With all that interesting and sometimes ethnic instrumentation, one would think that the music could turn into an academic exercise, but Katzenjammer are out to have fun. "Wild abandon" is the phrase that comes to mind.
Things get under way in a proper manner with an instrumental track called Overture. <<>>
That leads right into a song that is being promoted a the single from the album, A Bar in Amsterdam. It's a kind of epitome of the way Katzenjammer thoroughly mixes things up with banjo, accordion, and bits of Klezmer, bound together with punk-rock sensibility. <<>>
The group's vaudeville side comes out on the track Demon Kitty Rag, again with a swirl of influences that also hints at the Charleston era. <<>>
Another facet of the group comes out on the track called Tea with Cinnamon.

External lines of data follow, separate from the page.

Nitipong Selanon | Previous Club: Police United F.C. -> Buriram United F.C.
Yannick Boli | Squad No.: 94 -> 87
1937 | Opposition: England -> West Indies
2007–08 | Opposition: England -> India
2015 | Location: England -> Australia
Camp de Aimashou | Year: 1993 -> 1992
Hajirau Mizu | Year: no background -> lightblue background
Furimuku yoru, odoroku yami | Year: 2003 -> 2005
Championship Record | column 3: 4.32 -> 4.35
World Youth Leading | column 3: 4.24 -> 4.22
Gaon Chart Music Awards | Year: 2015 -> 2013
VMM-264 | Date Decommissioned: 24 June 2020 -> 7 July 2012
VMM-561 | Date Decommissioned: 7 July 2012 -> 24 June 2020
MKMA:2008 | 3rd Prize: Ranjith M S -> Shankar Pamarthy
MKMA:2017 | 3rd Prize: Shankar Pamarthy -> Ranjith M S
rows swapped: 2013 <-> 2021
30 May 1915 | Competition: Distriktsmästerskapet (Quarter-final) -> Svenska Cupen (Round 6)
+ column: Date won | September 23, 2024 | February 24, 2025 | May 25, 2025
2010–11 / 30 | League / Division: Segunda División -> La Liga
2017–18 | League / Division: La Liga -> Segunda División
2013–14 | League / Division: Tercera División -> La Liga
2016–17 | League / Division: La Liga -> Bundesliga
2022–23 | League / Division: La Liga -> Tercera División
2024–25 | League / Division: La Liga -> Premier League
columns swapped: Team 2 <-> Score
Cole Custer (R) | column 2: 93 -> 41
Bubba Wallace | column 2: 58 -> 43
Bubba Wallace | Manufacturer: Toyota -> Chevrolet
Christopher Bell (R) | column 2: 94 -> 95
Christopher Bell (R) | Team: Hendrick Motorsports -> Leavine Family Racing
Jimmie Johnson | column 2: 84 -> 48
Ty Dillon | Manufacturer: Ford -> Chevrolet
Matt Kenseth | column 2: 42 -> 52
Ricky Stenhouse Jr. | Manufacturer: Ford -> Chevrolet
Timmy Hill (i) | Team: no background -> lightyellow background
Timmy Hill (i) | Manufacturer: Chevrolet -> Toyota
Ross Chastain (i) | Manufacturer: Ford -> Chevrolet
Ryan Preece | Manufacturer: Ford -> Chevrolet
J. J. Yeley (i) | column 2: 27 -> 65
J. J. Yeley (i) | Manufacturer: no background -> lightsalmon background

It's more of a more upbeat song, with a kind of circus undercurrent. It fact it opens with a pipe organ resembling a circus calliope... <<>> before the song with its bittersweet lyrics makes its entrance. <<>>
Katzenjammer does include a couple of slower tunes on the CD. One is called Wading in Deeper. It's nicely done, and not without its eclectic instrumentation, including balalaika. <<>>
The band shows its punky side on the title track Le Pop. It comes off as a kind of cross between circus music and the B-52s. <<>>
The band includes an instrumental track, or at least a wordless tune called Das Kapitan. What they come up with is a kind of mutant score for some kind of imagined Fellini film. <<>>
Yet another surprise comes on Play My Darling Play, a kind of upbeat sing-along song that might fit into an old-fashioned folk hootenanny. <<>>
The CD ends with a hidden track that has the band going off in yet another direction -- a kind of rural early blues style. For a quartet of Norwegian women, they do pretty well at it. <<>>
Le Pop the newly released CD by Katzenjammer, is a most entertaining album. The four members plunge into eclecticism for all its worth and succeed remarkably well, throwing stylistic ingredients together with a vengeance, and having an infectiously good time in the process, while also maintaining an impressively high musical standard. This recording was originally released in Norway in 2008, but since then they, have been gaining increasing notoriety and touring worldwide, appearing at the American Bonaroo festival, so an American record label picked up their CD, and gave it much wider distribution. Katzenjammer will be coming again to the US, appearing as part of the Lilith Fair tour.
Our sound quality grade for Le Pop is about an A-minus. The motley collection of instruments were recorded well, and the studio process is not allowed to interfere with this group's personal energy. Dynamic range is good in spots -- there are some effective transitions from soft to loud for example, but in others areas, the sound is overly-compressed to the point of near-distortion.
These days musical stereotypes are pretty much out the window. People playing styles associated with a region or an era are as likely as not to come from someplace far removed or be of a different generation. But given all that, these four young Norwegian women defy all expectations and come up with maximally eclectic music that's as impressive as it is fun.